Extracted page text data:
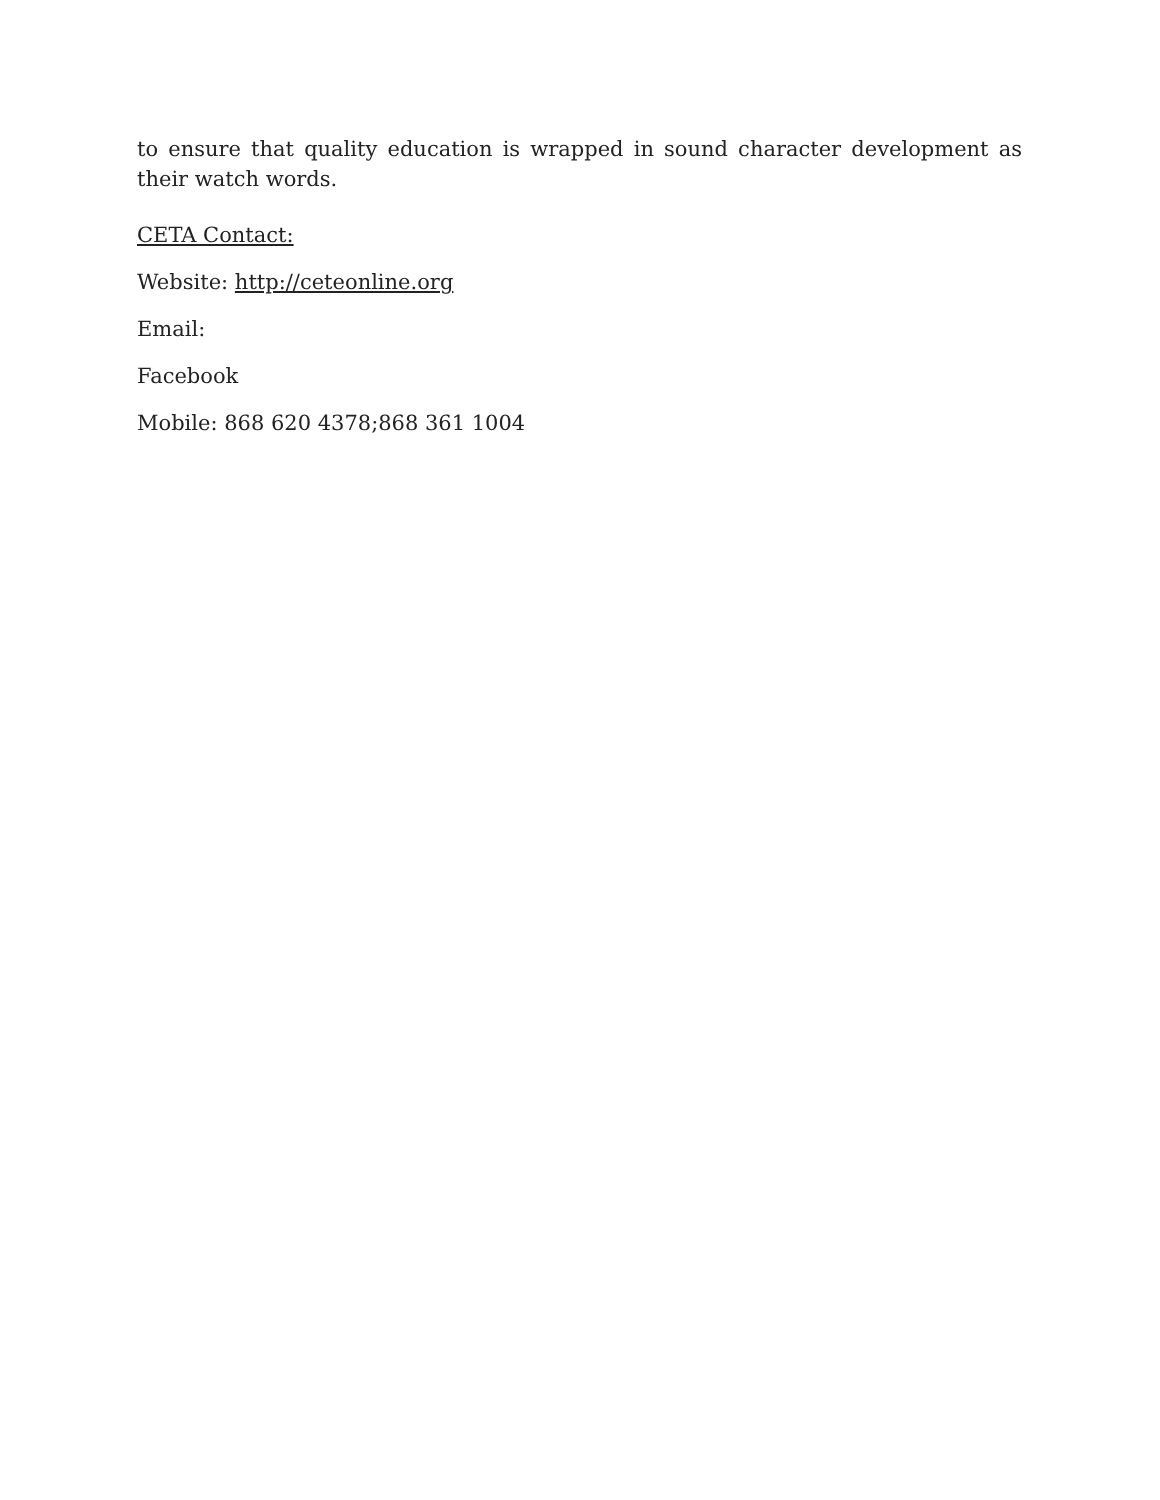to ensure that quality education is wrapped in sound character development as their watch words.
CETA Contact:
Website: http://ceteonline.org
Email:
Facebook
Mobile: 868 620 4378;868 361 1004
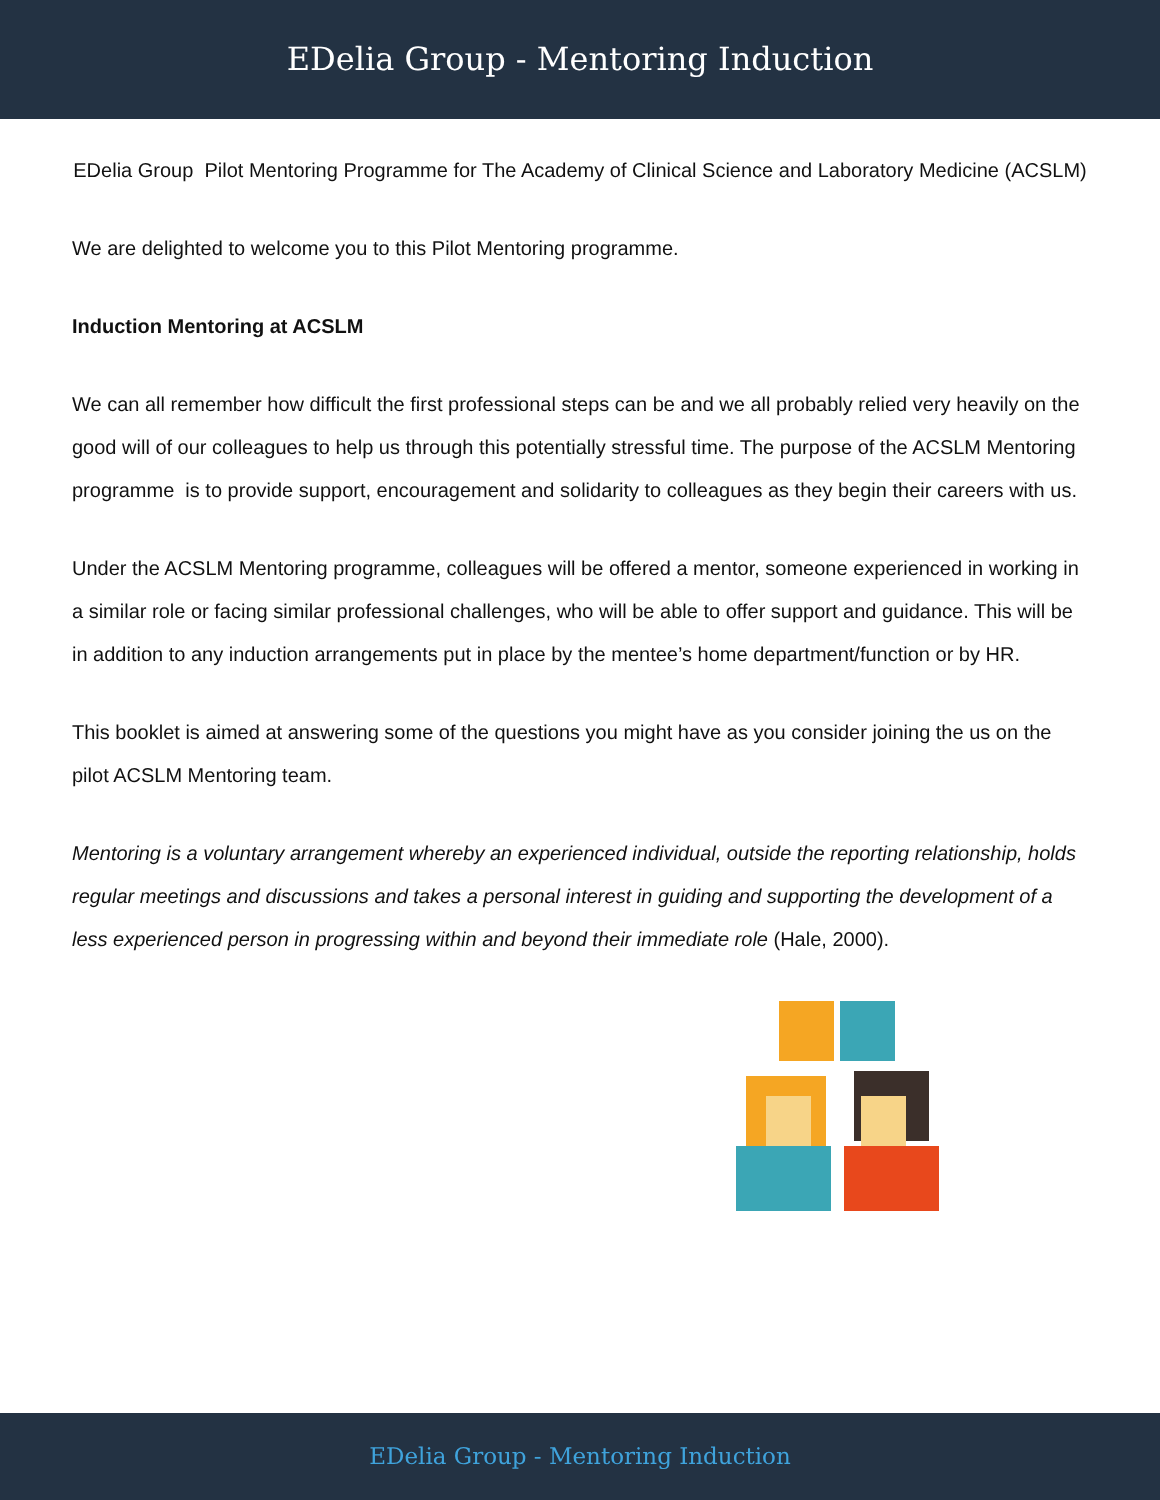EDelia Group - Mentoring Induction
EDelia Group Pilot Mentoring Programme for The Academy of Clinical Science and Laboratory Medicine (ACSLM)
We are delighted to welcome you to this Pilot Mentoring programme.
Induction Mentoring at ACSLM
We can all remember how difficult the first professional steps can be and we all probably relied very heavily on the good will of our colleagues to help us through this potentially stressful time. The purpose of the ACSLM Mentoring programme is to provide support, encouragement and solidarity to colleagues as they begin their careers with us.
Under the ACSLM Mentoring programme, colleagues will be offered a mentor, someone experienced in working in a similar role or facing similar professional challenges, who will be able to offer support and guidance. This will be in addition to any induction arrangements put in place by the mentee’s home department/function or by HR.
This booklet is aimed at answering some of the questions you might have as you consider joining the us on the pilot ACSLM Mentoring team.
Mentoring is a voluntary arrangement whereby an experienced individual, outside the reporting relationship, holds regular meetings and discussions and takes a personal interest in guiding and supporting the development of a less experienced person in progressing within and beyond their immediate role (Hale, 2000).
EDelia Group - Mentoring Induction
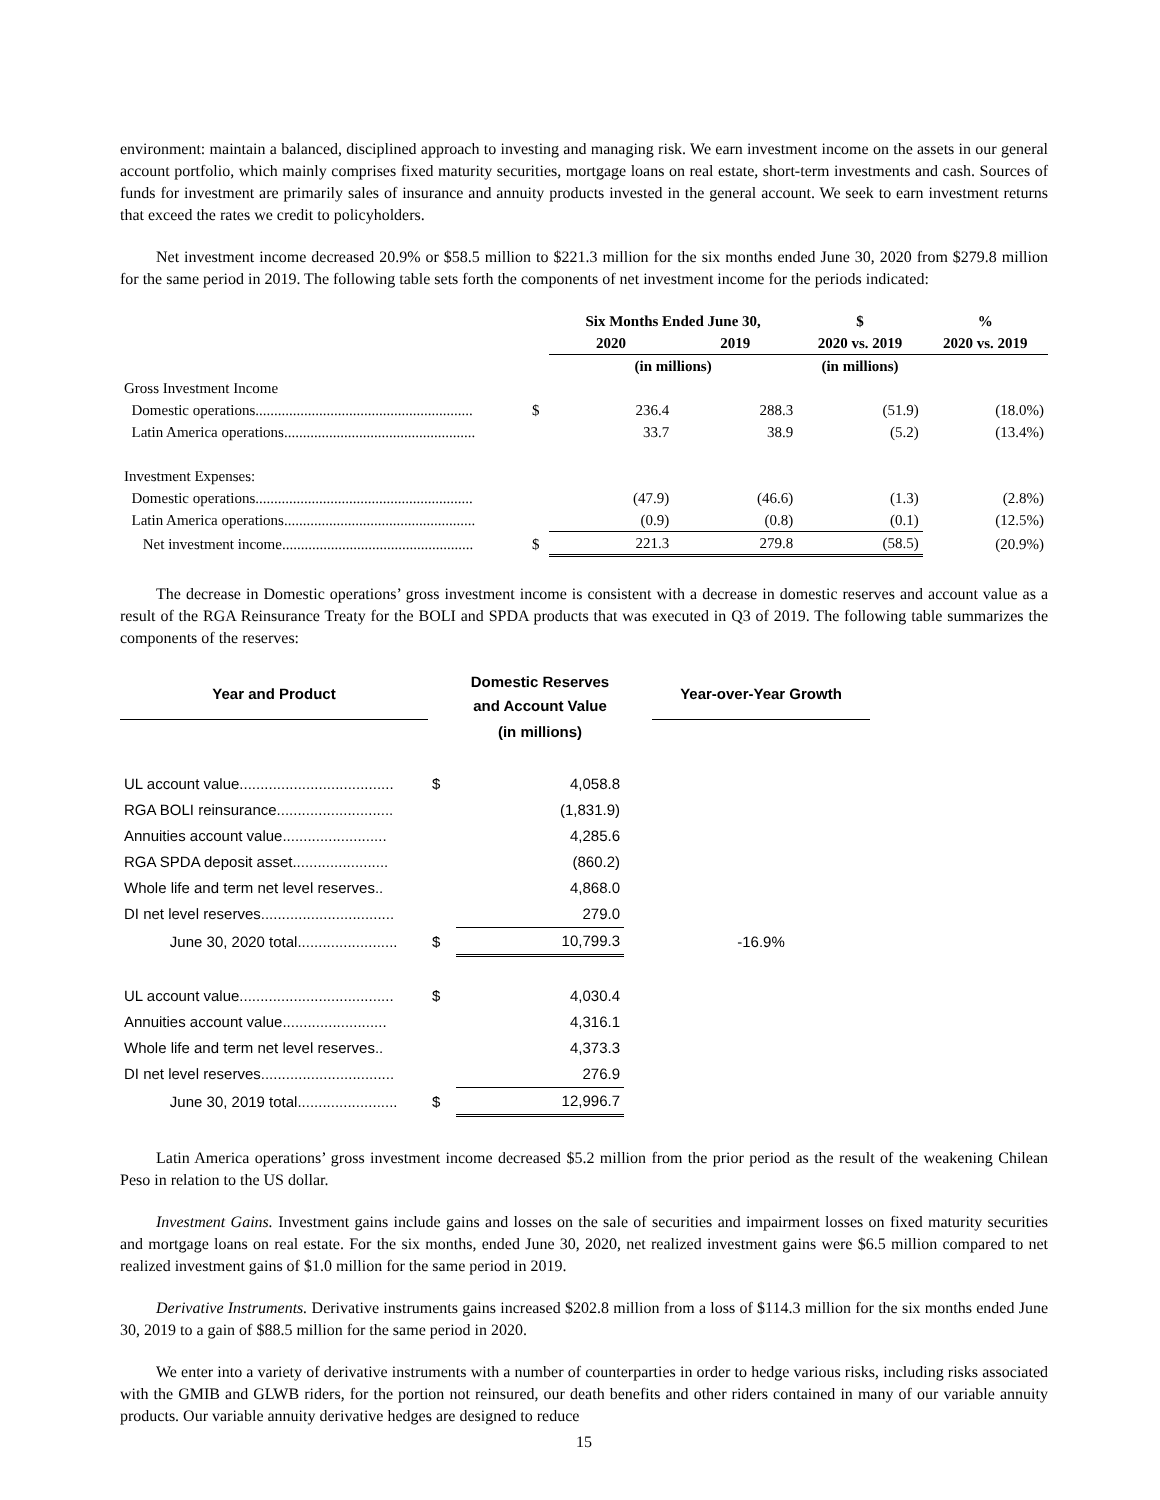environment: maintain a balanced, disciplined approach to investing and managing risk. We earn investment income on the assets in our general account portfolio, which mainly comprises fixed maturity securities, mortgage loans on real estate, short-term investments and cash. Sources of funds for investment are primarily sales of insurance and annuity products invested in the general account. We seek to earn investment returns that exceed the rates we credit to policyholders.
Net investment income decreased 20.9% or $58.5 million to $221.3 million for the six months ended June 30, 2020 from $279.8 million for the same period in 2019. The following table sets forth the components of net investment income for the periods indicated:
| | | Six Months Ended June 30, | | $ | % |
| --- | --- | --- | --- | --- | --- |
| | | 2020 | 2019 | 2020 vs. 2019 | 2020 vs. 2019 |
| | | (in millions) | | (in millions) | |
| Gross Investment Income | | | | | |
| Domestic operations.......................................................... | $ | 236.4 | 288.3 | (51.9) | (18.0%) |
| Latin America operations................................................... | | 33.7 | 38.9 | (5.2) | (13.4%) |
| Investment Expenses: | | | | | |
| Domestic operations.......................................................... | | (47.9) | (46.6) | (1.3) | (2.8%) |
| Latin America operations................................................... | | (0.9) | (0.8) | (0.1) | (12.5%) |
| Net investment income................................................... | $ | 221.3 | 279.8 | (58.5) | (20.9%) |
The decrease in Domestic operations’ gross investment income is consistent with a decrease in domestic reserves and account value as a result of the RGA Reinsurance Treaty for the BOLI and SPDA products that was executed in Q3 of 2019. The following table summarizes the components of the reserves:
| Year and Product | | Domestic Reserves and Account Value | | Year-over-Year Growth |
| --- | --- | --- | --- | --- |
| | | (in millions) | | |
| UL account value..................................... | $ | 4,058.8 | | |
| RGA BOLI reinsurance............................ | | (1,831.9) | | |
| Annuities account value......................... | | 4,285.6 | | |
| RGA SPDA deposit asset....................... | | (860.2) | | |
| Whole life and term net level reserves.. | | 4,868.0 | | |
| DI net level reserves................................ | | 279.0 | | |
| June 30, 2020 total........................ | $ | 10,799.3 | | -16.9% |
| UL account value..................................... | $ | 4,030.4 | | |
| Annuities account value......................... | | 4,316.1 | | |
| Whole life and term net level reserves.. | | 4,373.3 | | |
| DI net level reserves................................ | | 276.9 | | |
| June 30, 2019 total........................ | $ | 12,996.7 | | |
Latin America operations’ gross investment income decreased $5.2 million from the prior period as the result of the weakening Chilean Peso in relation to the US dollar.
Investment Gains. Investment gains include gains and losses on the sale of securities and impairment losses on fixed maturity securities and mortgage loans on real estate. For the six months, ended June 30, 2020, net realized investment gains were $6.5 million compared to net realized investment gains of $1.0 million for the same period in 2019.
Derivative Instruments. Derivative instruments gains increased $202.8 million from a loss of $114.3 million for the six months ended June 30, 2019 to a gain of $88.5 million for the same period in 2020.
We enter into a variety of derivative instruments with a number of counterparties in order to hedge various risks, including risks associated with the GMIB and GLWB riders, for the portion not reinsured, our death benefits and other riders contained in many of our variable annuity products. Our variable annuity derivative hedges are designed to reduce
15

Assignment: Write out only what runs from the line holding "Derivative Instruments. Derivative" through the last line of the records, exactly as shown.

Exercise solution:
Derivative Instruments. Derivative instruments gains increased $202.8 million from a loss of $114.3 million for the six months ended June 30, 2019 to a gain of $88.5 million for the same period in 2020.
We enter into a variety of derivative instruments with a number of counterparties in order to hedge various risks, including risks associated with the GMIB and GLWB riders, for the portion not reinsured, our death benefits and other riders contained in many of our variable annuity products. Our variable annuity derivative hedges are designed to reduce
15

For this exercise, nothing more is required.